Tokyo Institute of Technology scientists have designed a 3D DRAM stack topped by a processor that they say can provide four times more bandwidth and one fifth of the bit access energy than High Bandwidth Memory (HBM)

HBM sidesteps the CPU-restricted socket count limitation on DRAM capacity by connecting small DRAM stacks to the CPU via an interposer layer. An individual DRAM die is connected to ones above or below by microbumps (connectors) with connecting holes (through-silicon vias or TSVs) passing through a die to connect microbumps, in a Bumpless Build Cube 3D (BBCube3D) concept. 

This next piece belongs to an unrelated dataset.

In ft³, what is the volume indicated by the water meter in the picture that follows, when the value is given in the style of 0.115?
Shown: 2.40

Professor Takayuki Ohba, the research team lead, said: “The BBCube 3D has the potential to achieve a bandwidth of 1.6 terabytes per second, which is 30 times higher than DDR5 and four times higher than HBM2E.”

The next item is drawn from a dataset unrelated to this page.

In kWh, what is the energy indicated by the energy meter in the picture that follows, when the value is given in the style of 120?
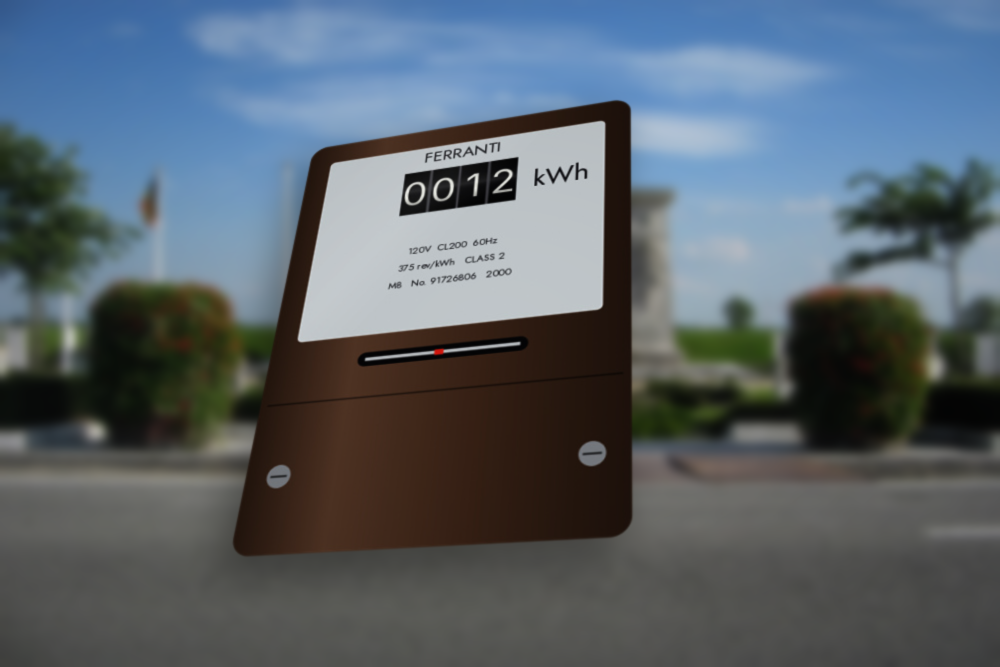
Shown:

The researchers thinned each DRAM die and did away with the microbumps in their BBCube3D wafer-on-wafer (WOW) design. This can enable a memory block running at a higher speed and lower energy than either a DDR5 or an HBM2E (High Bandwith Memory gen 2 Extended) design as they run hotter and bumps add resistance/capacitance and delay. 

HBM microbumps take up space and a die has to be stiff enough to withstand the pressure when the stack layers are bonded together. By eliminating them, each memory die can be made thinner and the TSVs shorter, which aids thermal cooling. There is no need for an interposer in the BBCube3D design as a processing unit, CPU or GPU, is bonded directly to a cache die which itself is bonded to the top of the DRAM stack.

BBCube 3D DRAM

The researchers say: “TSV interconnects with a short length provide the highest thermal dissipation from high-temperature devices such as CPUs and GPUs … high-density TSVs act as thermal pipes, and, hence, a low temperature, even in a 3D structure, can be expected.”

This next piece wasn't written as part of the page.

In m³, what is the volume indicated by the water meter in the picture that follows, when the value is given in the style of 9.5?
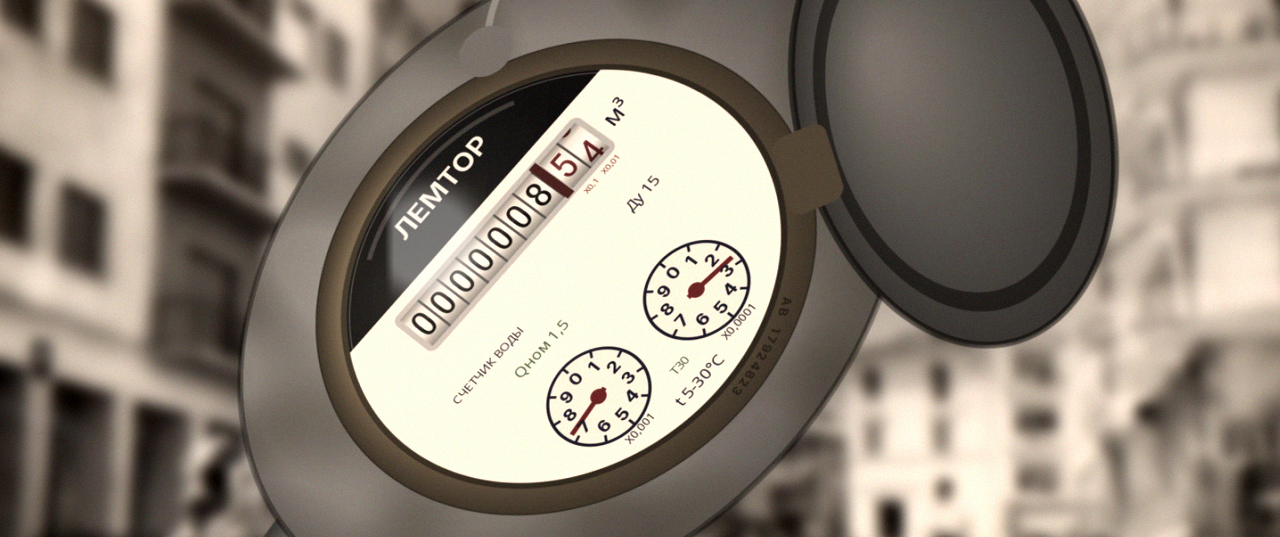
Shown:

The BBCube “allows high bandwidth with low power consumption because of the short length of TSVs and high-density signal parallelism.”

Crosstalk in the layered DRAM was reduced by ensuring adjacent IO lines were out of phase with each other by adjusting their timings. This is called four-phase shielded inputs/outputs and means an IO line is never changing its value at the same time as its immediately neighboring lines.

Its speed and energy use were compared to those of DDR5 and HBM2E memory technologies. The chart shows a 32x bandwidth increase over DDR5 memory and a 4x speedup over HBM2E. At the same time the BBCube 3D design achieved a lower access energy rating than both DDR5 and HBM2E as well.

DRAM speeds

Ohba said: “Due to the BBCube’s low thermal resistance and low impedance, the thermal management and power supply issues typical of 3D integration can be relieved. As a result, the proposed technology could reach a remarkable bandwidth with a bit access energy that is 1/20th and 1/5th of DDR5 and HBM2E, respectively.”

This BBCube 3D is a university-level research project. A whole lot of detailed background information about the project can be found in an MDPI Electronics paper, “Review of Bumpless Build Cube (BBCube) Using Wafer-on-Wafer (WOW) and Chip-on-Wafer (COW) for Tera-Scale Three-Dimensional Integration (3DI). It says: “BBCube allowed stacking of 4-times more dies than HBM. This allowed the memory capacity to reach 64GB using 16Gb DRAM dies.”

It also said “terabit-capacity 3D memory can be realized by stacking 40 layers” of DRAM.

The BBCube 3D concept is described in a paper entitled “Bumpless Build Cube (BBCube) 3D: Heterogeneous 3D Integration Using WoW and CoW to Provide TB/s Bandwidth with Lowest Bit Access Energy” presented at a June 2023 IEEE 2023 Symposium on VLSI Technology and Circuits.